[Stored data entries]
▬▬▬

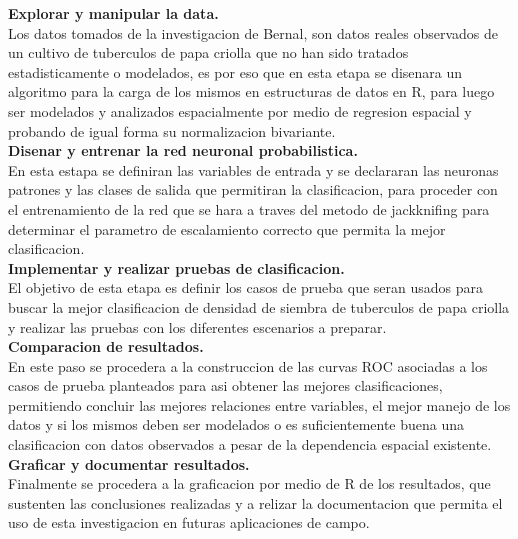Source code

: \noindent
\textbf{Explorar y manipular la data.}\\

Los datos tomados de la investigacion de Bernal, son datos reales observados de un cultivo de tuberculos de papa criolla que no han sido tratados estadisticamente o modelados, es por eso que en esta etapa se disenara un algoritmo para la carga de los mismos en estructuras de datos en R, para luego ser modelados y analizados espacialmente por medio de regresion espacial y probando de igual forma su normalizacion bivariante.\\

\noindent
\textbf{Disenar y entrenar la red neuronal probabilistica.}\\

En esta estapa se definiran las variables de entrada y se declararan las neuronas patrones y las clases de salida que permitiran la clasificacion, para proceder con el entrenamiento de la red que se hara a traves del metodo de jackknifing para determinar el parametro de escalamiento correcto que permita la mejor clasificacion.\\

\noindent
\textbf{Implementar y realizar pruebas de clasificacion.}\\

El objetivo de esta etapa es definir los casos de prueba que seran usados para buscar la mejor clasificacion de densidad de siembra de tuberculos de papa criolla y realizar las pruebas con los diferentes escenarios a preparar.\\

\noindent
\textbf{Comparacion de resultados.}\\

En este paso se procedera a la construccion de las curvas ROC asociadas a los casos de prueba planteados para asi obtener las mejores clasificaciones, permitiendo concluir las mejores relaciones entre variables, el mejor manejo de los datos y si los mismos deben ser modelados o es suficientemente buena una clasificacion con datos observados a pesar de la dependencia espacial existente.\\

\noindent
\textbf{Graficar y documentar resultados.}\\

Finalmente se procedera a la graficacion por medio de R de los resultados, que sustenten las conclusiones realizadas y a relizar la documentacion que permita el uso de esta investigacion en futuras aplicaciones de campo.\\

▬▬▬

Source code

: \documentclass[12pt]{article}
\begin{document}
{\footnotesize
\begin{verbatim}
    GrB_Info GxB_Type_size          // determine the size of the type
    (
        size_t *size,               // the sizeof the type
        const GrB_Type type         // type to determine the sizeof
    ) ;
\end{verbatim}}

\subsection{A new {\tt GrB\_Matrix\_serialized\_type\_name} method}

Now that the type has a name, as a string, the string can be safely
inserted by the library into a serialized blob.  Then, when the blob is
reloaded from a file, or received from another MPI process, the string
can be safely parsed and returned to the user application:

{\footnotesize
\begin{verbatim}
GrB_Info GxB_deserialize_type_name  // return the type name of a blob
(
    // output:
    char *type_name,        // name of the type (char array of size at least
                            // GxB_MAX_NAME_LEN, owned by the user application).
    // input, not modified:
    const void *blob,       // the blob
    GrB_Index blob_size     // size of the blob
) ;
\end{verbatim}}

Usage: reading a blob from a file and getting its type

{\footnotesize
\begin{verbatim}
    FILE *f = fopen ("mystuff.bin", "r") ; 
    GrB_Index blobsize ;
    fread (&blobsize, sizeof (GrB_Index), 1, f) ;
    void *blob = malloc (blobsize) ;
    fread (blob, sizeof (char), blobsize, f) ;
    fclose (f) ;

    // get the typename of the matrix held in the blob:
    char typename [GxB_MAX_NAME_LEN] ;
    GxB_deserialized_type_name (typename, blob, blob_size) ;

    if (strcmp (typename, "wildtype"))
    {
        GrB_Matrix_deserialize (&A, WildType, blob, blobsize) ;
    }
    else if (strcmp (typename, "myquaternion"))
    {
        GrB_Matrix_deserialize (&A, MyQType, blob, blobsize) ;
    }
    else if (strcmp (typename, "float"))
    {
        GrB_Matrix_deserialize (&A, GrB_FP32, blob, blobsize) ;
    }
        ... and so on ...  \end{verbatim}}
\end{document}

▬▬▬

▶ YOUR GOAL
Taking the records above line by line, count those that hold the word "from"; the number is the entire answer.

▶ EXERCISE RESPONSE
2